Action item:
Give back every record precisely.
::: Source material :::
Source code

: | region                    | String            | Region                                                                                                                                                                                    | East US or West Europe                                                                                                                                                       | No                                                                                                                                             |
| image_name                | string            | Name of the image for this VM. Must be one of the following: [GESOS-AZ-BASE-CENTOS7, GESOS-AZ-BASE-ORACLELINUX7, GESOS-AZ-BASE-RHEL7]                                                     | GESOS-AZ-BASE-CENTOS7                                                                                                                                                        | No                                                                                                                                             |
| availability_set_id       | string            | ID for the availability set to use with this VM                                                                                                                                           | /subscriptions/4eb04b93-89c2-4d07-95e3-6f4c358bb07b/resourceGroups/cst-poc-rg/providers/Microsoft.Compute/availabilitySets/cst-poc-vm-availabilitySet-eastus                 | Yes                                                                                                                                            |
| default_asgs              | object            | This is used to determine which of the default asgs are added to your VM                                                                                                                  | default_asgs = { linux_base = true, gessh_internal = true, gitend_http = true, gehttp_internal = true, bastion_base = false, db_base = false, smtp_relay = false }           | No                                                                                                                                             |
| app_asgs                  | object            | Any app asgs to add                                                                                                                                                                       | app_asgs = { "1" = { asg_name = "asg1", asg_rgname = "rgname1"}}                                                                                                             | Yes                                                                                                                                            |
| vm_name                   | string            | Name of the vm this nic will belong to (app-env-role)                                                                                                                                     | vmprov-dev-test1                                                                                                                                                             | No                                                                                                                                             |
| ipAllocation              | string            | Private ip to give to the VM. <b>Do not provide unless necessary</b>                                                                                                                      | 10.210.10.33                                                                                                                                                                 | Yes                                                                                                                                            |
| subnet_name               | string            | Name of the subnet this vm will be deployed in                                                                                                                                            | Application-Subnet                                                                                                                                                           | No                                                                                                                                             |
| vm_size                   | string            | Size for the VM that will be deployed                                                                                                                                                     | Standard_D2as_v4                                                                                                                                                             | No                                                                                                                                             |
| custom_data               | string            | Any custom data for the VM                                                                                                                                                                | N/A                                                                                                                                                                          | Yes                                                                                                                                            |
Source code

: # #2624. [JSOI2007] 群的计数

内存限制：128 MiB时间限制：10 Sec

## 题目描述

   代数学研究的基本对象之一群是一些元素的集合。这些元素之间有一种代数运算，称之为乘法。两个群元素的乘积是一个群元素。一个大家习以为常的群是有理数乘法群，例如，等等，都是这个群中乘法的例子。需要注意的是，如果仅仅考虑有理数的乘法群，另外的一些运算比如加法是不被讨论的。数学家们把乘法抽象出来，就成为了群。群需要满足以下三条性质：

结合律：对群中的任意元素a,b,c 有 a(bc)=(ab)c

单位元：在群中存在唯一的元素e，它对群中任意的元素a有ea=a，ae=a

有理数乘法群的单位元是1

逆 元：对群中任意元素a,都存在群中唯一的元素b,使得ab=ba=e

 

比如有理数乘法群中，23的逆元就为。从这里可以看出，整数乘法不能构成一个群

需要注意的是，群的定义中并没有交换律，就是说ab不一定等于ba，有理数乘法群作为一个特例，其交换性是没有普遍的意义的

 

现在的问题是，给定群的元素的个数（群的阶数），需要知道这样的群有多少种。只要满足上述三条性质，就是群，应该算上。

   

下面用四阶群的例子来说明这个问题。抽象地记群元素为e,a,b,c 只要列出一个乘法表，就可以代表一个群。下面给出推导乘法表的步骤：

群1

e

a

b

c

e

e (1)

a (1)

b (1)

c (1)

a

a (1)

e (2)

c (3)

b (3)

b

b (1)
:::
Expected output:
Source code

: | region                    | String            | Region                                                                                                                                                                                    | East US or West Europe                                                                                                                                                       | No                                                                                                                                             |
| image_name                | string            | Name of the image for this VM. Must be one of the following: [GESOS-AZ-BASE-CENTOS7, GESOS-AZ-BASE-ORACLELINUX7, GESOS-AZ-BASE-RHEL7]                                                     | GESOS-AZ-BASE-CENTOS7                                                                                                                                                        | No                                                                                                                                             |
| availability_set_id       | string            | ID for the availability set to use with this VM                                                                                                                                           | /subscriptions/4eb04b93-89c2-4d07-95e3-6f4c358bb07b/resourceGroups/cst-poc-rg/providers/Microsoft.Compute/availabilitySets/cst-poc-vm-availabilitySet-eastus                 | Yes                                                                                                                                            |
| default_asgs              | object            | This is used to determine which of the default asgs are added to your VM                                                                                                                  | default_asgs = { linux_base = true, gessh_internal = true, gitend_http = true, gehttp_internal = true, bastion_base = false, db_base = false, smtp_relay = false }           | No                                                                                                                                             |
| app_asgs                  | object            | Any app asgs to add                                                                                                                                                                       | app_asgs = { "1" = { asg_name = "asg1", asg_rgname = "rgname1"}}                                                                                                             | Yes                                                                                                                                            |
| vm_name                   | string            | Name of the vm this nic will belong to (app-env-role)                                                                                                                                     | vmprov-dev-test1                                                                                                                                                             | No                                                                                                                                             |
| ipAllocation              | string            | Private ip to give to the VM. <b>Do not provide unless necessary</b>                                                                                                                      | 10.210.10.33                                                                                                                                                                 | Yes                                                                                                                                            |
| subnet_name               | string            | Name of the subnet this vm will be deployed in                                                                                                                                            | Application-Subnet                                                                                                                                                           | No                                                                                                                                             |
| vm_size                   | string            | Size for the VM that will be deployed                                                                                                                                                     | Standard_D2as_v4                                                                                                                                                             | No                                                                                                                                             |
| custom_data               | string            | Any custom data for the VM                                                                                                                                                                | N/A                                                                                                                                                                          | Yes                                                                                                                                            |
Source code

: # #2624. [JSOI2007] 群的计数

内存限制：128 MiB时间限制：10 Sec

## 题目描述

   代数学研究的基本对象之一群是一些元素的集合。这些元素之间有一种代数运算，称之为乘法。两个群元素的乘积是一个群元素。一个大家习以为常的群是有理数乘法群，例如，等等，都是这个群中乘法的例子。需要注意的是，如果仅仅考虑有理数的乘法群，另外的一些运算比如加法是不被讨论的。数学家们把乘法抽象出来，就成为了群。群需要满足以下三条性质：

结合律：对群中的任意元素a,b,c 有 a(bc)=(ab)c

单位元：在群中存在唯一的元素e，它对群中任意的元素a有ea=a，ae=a

有理数乘法群的单位元是1

逆 元：对群中任意元素a,都存在群中唯一的元素b,使得ab=ba=e

 

比如有理数乘法群中，23的逆元就为。从这里可以看出，整数乘法不能构成一个群

需要注意的是，群的定义中并没有交换律，就是说ab不一定等于ba，有理数乘法群作为一个特例，其交换性是没有普遍的意义的

 

现在的问题是，给定群的元素的个数（群的阶数），需要知道这样的群有多少种。只要满足上述三条性质，就是群，应该算上。

   

下面用四阶群的例子来说明这个问题。抽象地记群元素为e,a,b,c 只要列出一个乘法表，就可以代表一个群。下面给出推导乘法表的步骤：

群1

e

a

b

c

e

e (1)

a (1)

b (1)

c (1)

a

a (1)

e (2)

c (3)

b (3)

b

b (1)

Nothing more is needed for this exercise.